КУДРЯВЦЕВ. Проблема в том, что на самом деле меня визуальное интересовало меньше, но мне казалось, что лучше хоть так, чем вообще не. Короче говоря, я хотел поступать «на кино», но в связи с тем, что путь через визуальное был паллиативным, ненастоящим, то он и не удался. Я потом в других занятиях много занимался и теорией, и практикой визуального, но настоящей одаренности, одержимости так и не появилось. И я умел это про себя понимать, поэтому быстро соскакивал, уходил либо в административное, либо в текстуальное.
ГОРАЛИК. Как ты выпускался? Когда ты заканчивал школу, в каком месте себя ты был?
КУДРЯВЦЕВ. Где-то с 15 до, может быть, 25, единственное реальное ощущение, которое я испытывал, невозможно было ни к чему пристегнуть или привязать. Это было ощущение абсолютной всевозможности. И в этом смысле мне было совершенно безразлично, чем заниматься. Потому что все равно будет все, сбудется все.
Это очень точно совпало с тем, что происходило в стране. Ничего из того, что происходило тогда, не сбылось. Сбылось все потом и по другим причинам. Но счастье этого ожидания, готовности заняться любой ерундой, которая в эту секунду показалась важной, любой – на спор, на слабо. Строили театры, пели песни, торговали чем-то, потому что в тот момент чудилось, что нет никакой разницы, сделаешь ли ты спектакль или продашь сто компьютеров.

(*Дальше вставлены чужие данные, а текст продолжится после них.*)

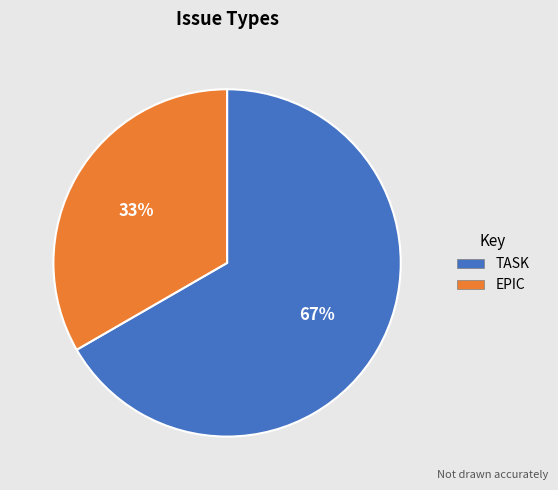

To the nearest percent, what is the average slice percentage?

50%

И выпускался я так же. То есть точно понимая, что золотая медаль мне не грозит и провал мне не грозит, а между этими крайностями меня устраивает абсолютно все. Я к этому моменту работал в двух местах, в двух. Одно называлось библиотека Блока, но я работал не в библиотеке, а при библиотеке. Там директор открыла художественную галерею, где по какой-то сложной схеме покупала у художников картины и выставляла их. Это было то, что потом повсеместно деградировало в Измайловский рынок. Платили там очень хорошо, но не давали необходимой для университета справки.
Поэтому я еще работал в библиотеке Академии наук – ужасное, классицистское, антисемитское, тяжелое, по-настоящему питерское место. А потом она сгорела, и это было по-настоящему страшно. Я тогда понял абсолютную незащищенность всего человечески сделанного: люди пишут книги, печатают их, отправляют почтой, приходят, мы открываем, все расставляем по местам, а завтра огонь и вода – и ничего этого не сохранится. Я проснулся после аварии в Сибири точно с тем же ощущением, что в 16 лет: тонны бетона, Сибирь, холод, замерзшие люди, Саяно-Шушенская ГЭС – и все за пять минут разваливается.
ГОРАЛИК. Но ты все-таки в какой-то момент же поступал?